A formatação do time do Avaí em 2013 cercou-se de expectativas. Quase todos os torcedores que têm os olhos voltados para o Sul da Ilha, naqueles dias se entusiasmaram diante do que se estava configurando. Claro que sempre há um ou outro murrinha, com um rancor grudado em seus tutanos, que viraram o rosto para as esperanças que se renovavam. Ao final do ano, os 99,9% provaram o gosto amargo da frustração, do “podia e não deu”, das falsas perspectivas. E os murrinhas riram com o “O NON DISSE?” estampado em seus beiços.

Neste ano, uma nova configuração se desenvolve. Desta vez, diferente dos outros anos, o Avaí segue com uma base do ano passado mesclada com novas caras. Substituímos Naldo, Rodriguinho e Jeferson Maranhão por Bocão, Julio Cesar e Eduardo Neto. Mas temos Cléber Santana desde o começo e agregamos a boa forma física de Eduardo Costa, e com Betinho e Luciano no ataque, que ainda podem dar um bom caldo bastando eles quererem.

Aparentemente, o time é bem melhor, mas ainda joga com as costas carregadas do ceticismo, aprendido pela decepção do final do ano passado, e com uma marra que a gente não sabe qual a razão. Dessa vez, não apenas os 0,1% de murrinhas olham de lado, mas muitos dos outros antes otimistas inveterados se remexem nas cadeiras da Ressacada. Eu, contumaz e fiel otimista, incluso.

A prova disso é que nunca se viu, como nesta semana, uma onda de rejeição tão grande ao maior ídolo do Avaí da atualidade, Marquinhos Santos. Razões de sobra para um lado ou outro foram largadas nas redes sociais e até no jogo de quarta-feira quando atropelamos um moleque metido a travesso. Se percebeu que todos somos falíveis e que não basta o nome, mas a atitude.

E aí a gente acaba constatando que a verdade pertence a todo mundo e a cada um em particular. Se eu defendi, às vezes sozinho como dono de blog, o trabalho do presidente Zunino ao longo de anos, por conhecê-lo e saber de seu valor, e por razão disso fui execrado a cada esquina como um cachorro sarnento, há quem defenda o Marcos de Biguaçu como a um deus. Estou mentindo? Posso nominar e citar os exemplos. Pois a mínima menção negativa a seu nome, o menor comentário sobre uma sobrancelha dele mal penteada e uma saraivada de impropérios deságua nessas internets.

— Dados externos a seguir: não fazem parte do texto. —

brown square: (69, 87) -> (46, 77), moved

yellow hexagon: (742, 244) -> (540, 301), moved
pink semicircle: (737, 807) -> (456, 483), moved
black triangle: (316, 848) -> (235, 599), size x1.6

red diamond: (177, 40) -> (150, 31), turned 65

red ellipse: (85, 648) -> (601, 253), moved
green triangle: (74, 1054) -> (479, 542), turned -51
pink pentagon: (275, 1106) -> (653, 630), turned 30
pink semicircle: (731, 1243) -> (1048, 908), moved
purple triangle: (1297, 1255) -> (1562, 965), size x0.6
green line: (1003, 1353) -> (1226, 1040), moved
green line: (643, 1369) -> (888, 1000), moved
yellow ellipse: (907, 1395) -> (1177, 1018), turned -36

Aliás, algumas pessoas que me enquadraram, hoje eu posso chamar, tranquilamente, de pombos e pombas enxadristas em relação ao Marquinhos. Alguns meio murchinhos, claro. Identifico nome e CPF, o que é desnecessário, obviamente. Eu poderia dizer, por exemplo, que o Marcos está pagando para ser “bem falado”. Ou que alguns tenham interesse profissional nesta defesa incondicional.

Ao final, entretanto, chega-se à conclusão de que queremos as coisas terminando bem. Esse é o ponto. Sem viver jogando pedras gratuitamente. Defender as pessoas que queremos bem, pelos seus valores, não se configura nenhum demérito ou interesse enviesado. Talvez sirva de lição para muitos que se acham donos da verdade pensar que torcer para que as coisas dêem certas não é ser puxa-saco e chapa branca. É apenas dar uma opinião de torcedor e de quem deseja o melhor.

E será que, após várias reflexões, se aprendeu com isso? Duvido. Como já disse alguém, é a linguagem do futebol e ele requer ofensas gratuitas e insultos obrigatórios. A razão está, sempre, com quem bate.